Directions for this task. Count the lines in the entries that contain "font". Say the number and nothing more.

(Beginning of Material to process)

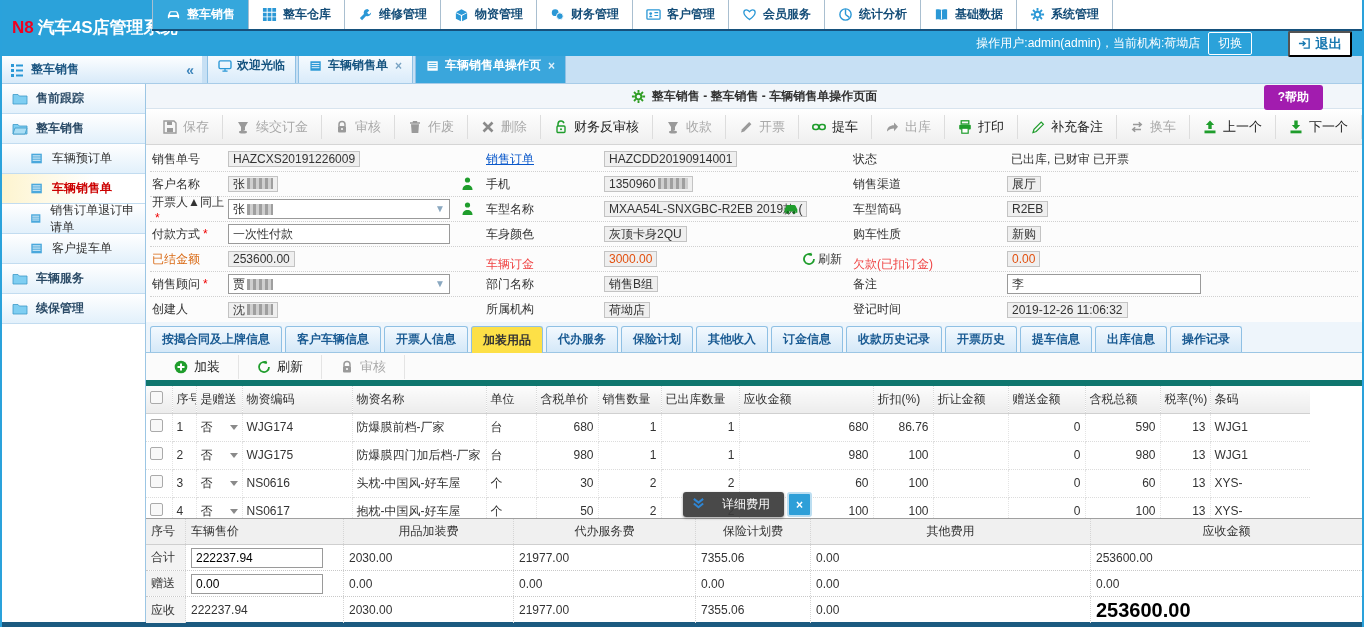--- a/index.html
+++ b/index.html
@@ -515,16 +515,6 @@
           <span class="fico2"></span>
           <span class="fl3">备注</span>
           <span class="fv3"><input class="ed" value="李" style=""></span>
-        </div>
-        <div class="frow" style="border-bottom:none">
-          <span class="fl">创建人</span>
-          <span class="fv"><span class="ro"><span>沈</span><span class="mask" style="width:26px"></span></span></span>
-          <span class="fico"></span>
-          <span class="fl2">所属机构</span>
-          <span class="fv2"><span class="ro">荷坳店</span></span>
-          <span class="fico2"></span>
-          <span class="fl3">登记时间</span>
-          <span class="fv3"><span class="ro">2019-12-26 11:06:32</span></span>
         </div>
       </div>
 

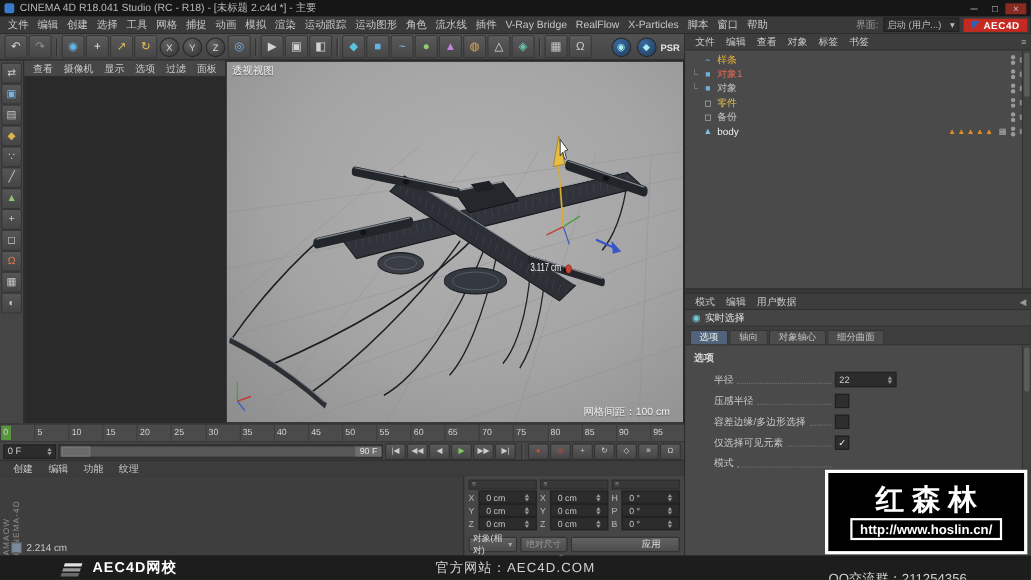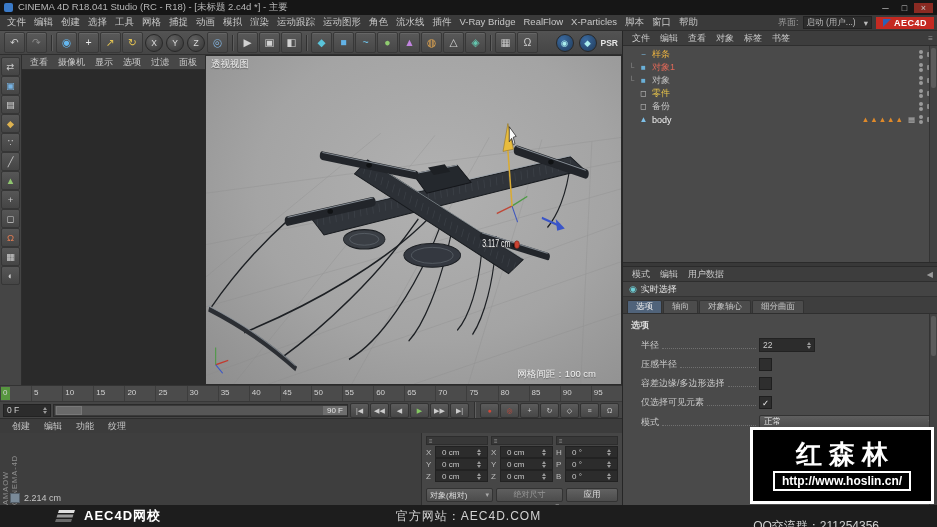--- a/index.html
+++ b/index.html
@@ -153,7 +153,7 @@
               display:flex;flex-direction:column;gap:6px;min-height:0;}
   .am-section{font-weight:bold;color:#dadada;}
   .am-row{display:grid;grid-template-columns:118px auto;align-items:center;padding-left:10px;}
-  .lblwrap{display:flex;align-items:center;overflow:hidden;}
+  .lblwrap{display:flex;align-items:center;overflow:hidden;margin-left:8px;}
   .lblwrap .leader{flex:1;border-bottom:1px dotted #707070;height:6px;margin:0 3px;}
   .num-field{width:48px;height:12px;background:#2c2c2c;border:1px solid #222;display:flex;
              align-items:center;padding:0 3px;color:#ccc;font-size:8.5px;}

(End of Material to process)

Written reply. 2